A new study conducted by the International Network of Graduate Recruitment and Development Associations (INGRADA) has found that base annual salaries of US college students graduating in 2010 held more or less steady even as the salaries of many of their international peers differed from that reported in previous years.
The Global Graduate Recruitment Survey report contains results from six countries based on data provided by partner organizations, which are major college and university recruitment associations in these countries.
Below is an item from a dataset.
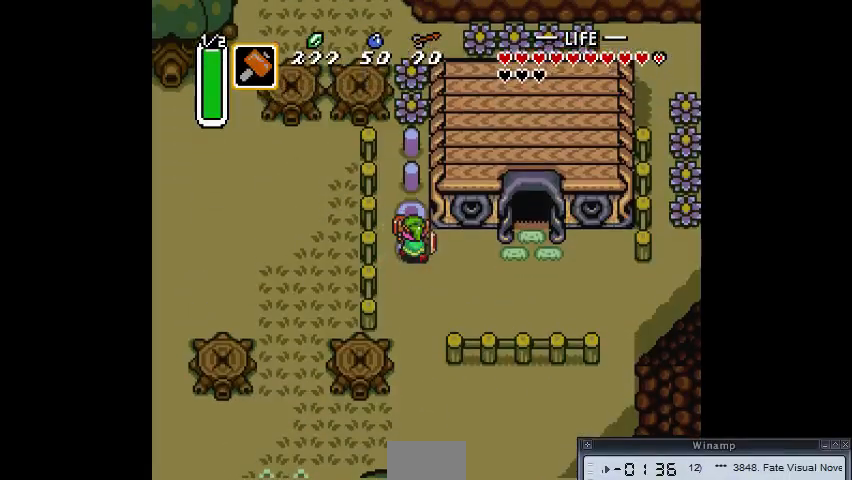
{"buttons": [], "events": []}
It covers new undergraduate starting salaries, offer-acceptance rates, vacancy figures, retention rates, and costs associated with hiring new college graduates.
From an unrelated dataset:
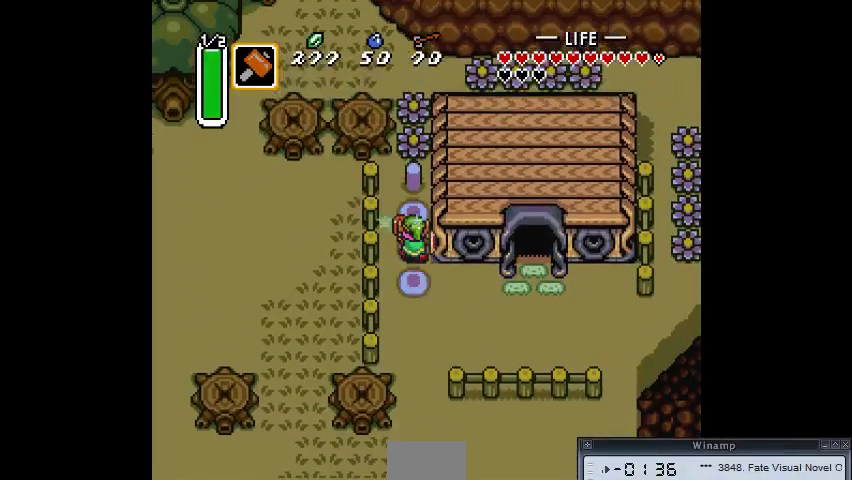
{"buttons": [], "events": []}
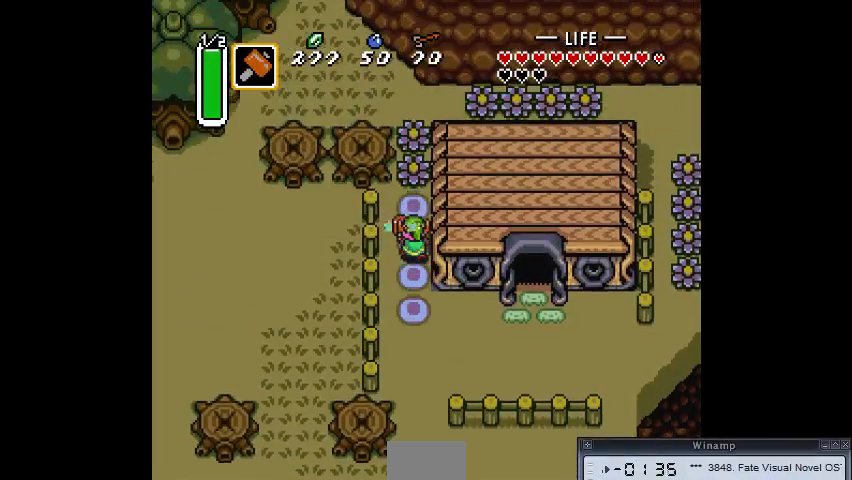
{"buttons": ["CROSS"], "events": [[467, "CROSS", "down"]]}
Based on study of US graduate data provided by the National Association of Colleges and Employers (NACE), INGRADA found that the average annual salary of the Class of 2010 in USA fell less than 1 percent from what was reported in 2009 - from $48,663 to $48,288 marking a negligible fall of 0.7 percent.
Graduates in the UK also shared that experience with their average base pay holding steady at £25,000 in 2010.
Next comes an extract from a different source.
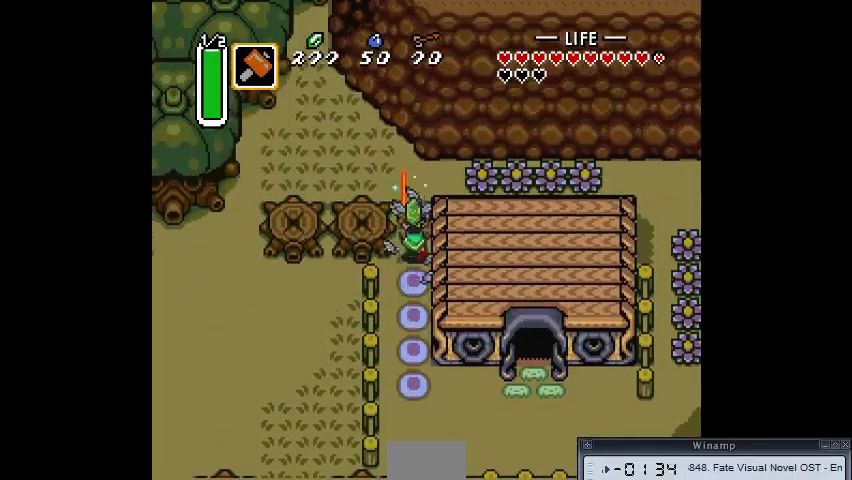
{"buttons": [], "events": []}
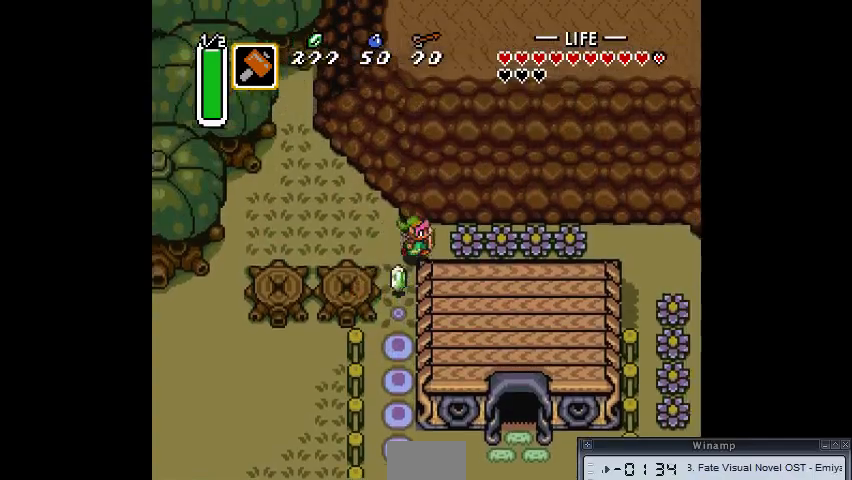
{"buttons": [], "events": [[333, "CROSS", "down"], [433, "CROSS", "up"]]}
However, in contrast, graduates in both Canada and Australia reported significant departures from the reported base salary in 2009; while data from Canada showed a fall of 3.6 percent,Australian base salaries returned an increase of 5.2%, according to the survey.
The study also showed that while the average number of job openings offered by US employers were the largest by far (121 against the second best of 38 in UK), the acceptance rate was only 73.2% - well below the 90% reported in countries like Hong Kong and South Africa.